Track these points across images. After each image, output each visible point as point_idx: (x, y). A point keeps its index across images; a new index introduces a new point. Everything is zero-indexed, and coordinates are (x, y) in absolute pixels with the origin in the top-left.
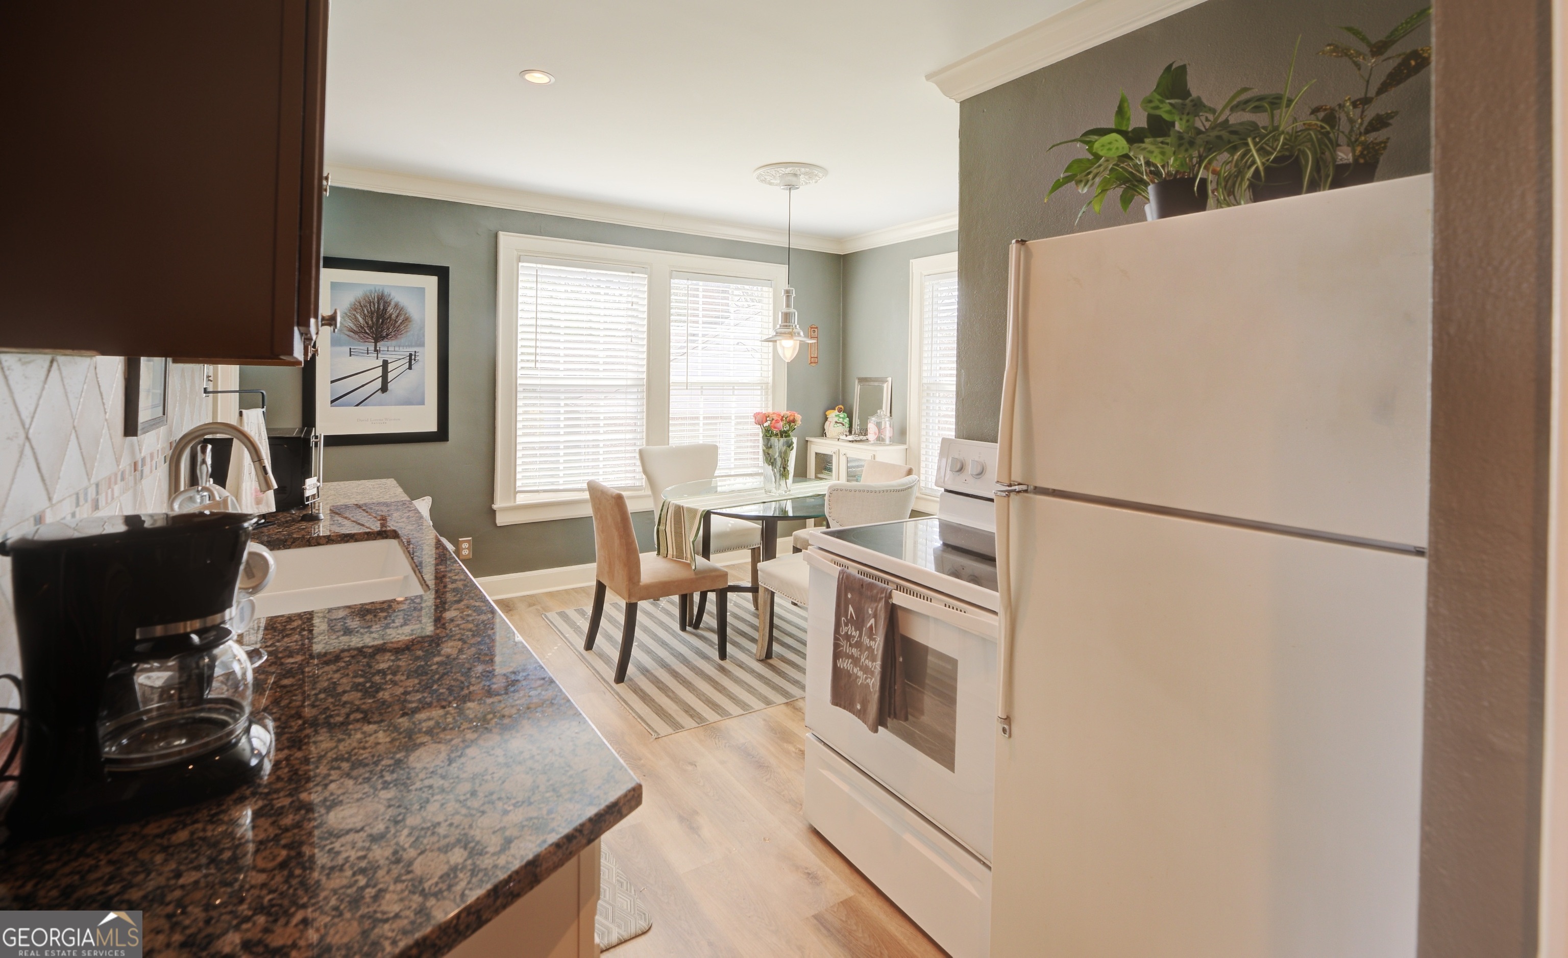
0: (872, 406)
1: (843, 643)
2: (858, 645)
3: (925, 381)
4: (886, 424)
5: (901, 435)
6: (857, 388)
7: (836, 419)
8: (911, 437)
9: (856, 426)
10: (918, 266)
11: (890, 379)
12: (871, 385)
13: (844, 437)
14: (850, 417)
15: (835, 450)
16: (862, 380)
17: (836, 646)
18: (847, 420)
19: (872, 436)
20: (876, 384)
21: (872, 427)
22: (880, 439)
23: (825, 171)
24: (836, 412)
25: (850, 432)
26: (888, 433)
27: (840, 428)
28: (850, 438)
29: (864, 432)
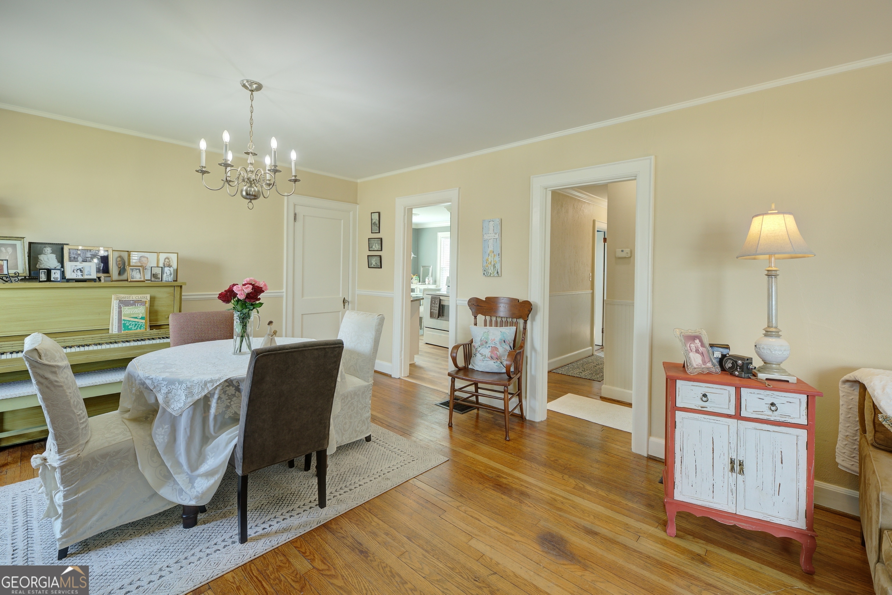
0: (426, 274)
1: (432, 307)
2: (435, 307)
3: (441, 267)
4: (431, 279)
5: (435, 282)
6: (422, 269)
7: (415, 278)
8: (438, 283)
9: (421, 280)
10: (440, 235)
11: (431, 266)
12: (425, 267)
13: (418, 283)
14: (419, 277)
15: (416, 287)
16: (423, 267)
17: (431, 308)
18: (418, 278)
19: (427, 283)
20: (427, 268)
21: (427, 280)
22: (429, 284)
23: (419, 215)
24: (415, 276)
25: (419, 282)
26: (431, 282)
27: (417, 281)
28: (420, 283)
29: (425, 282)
::::
§ Problem requirements
Retyping is limited to the line with "16: (862, 380)" and the lines after it in the material above; give them exactly and leave out the pictures.

§ Answer section
16: (862, 380)
17: (836, 646)
18: (847, 420)
19: (872, 436)
20: (876, 384)
21: (872, 427)
22: (880, 439)
23: (825, 171)
24: (836, 412)
25: (850, 432)
26: (888, 433)
27: (840, 428)
28: (850, 438)
29: (864, 432)
0: (426, 274)
1: (432, 307)
2: (435, 307)
3: (441, 267)
4: (431, 279)
5: (435, 282)
6: (422, 269)
7: (415, 278)
8: (438, 283)
9: (421, 280)
10: (440, 235)
11: (431, 266)
12: (425, 267)
13: (418, 283)
14: (419, 277)
15: (416, 287)
16: (423, 267)
17: (431, 308)
18: (418, 278)
19: (427, 283)
20: (427, 268)
21: (427, 280)
22: (429, 284)
23: (419, 215)
24: (415, 276)
25: (419, 282)
26: (431, 282)
27: (417, 281)
28: (420, 283)
29: (425, 282)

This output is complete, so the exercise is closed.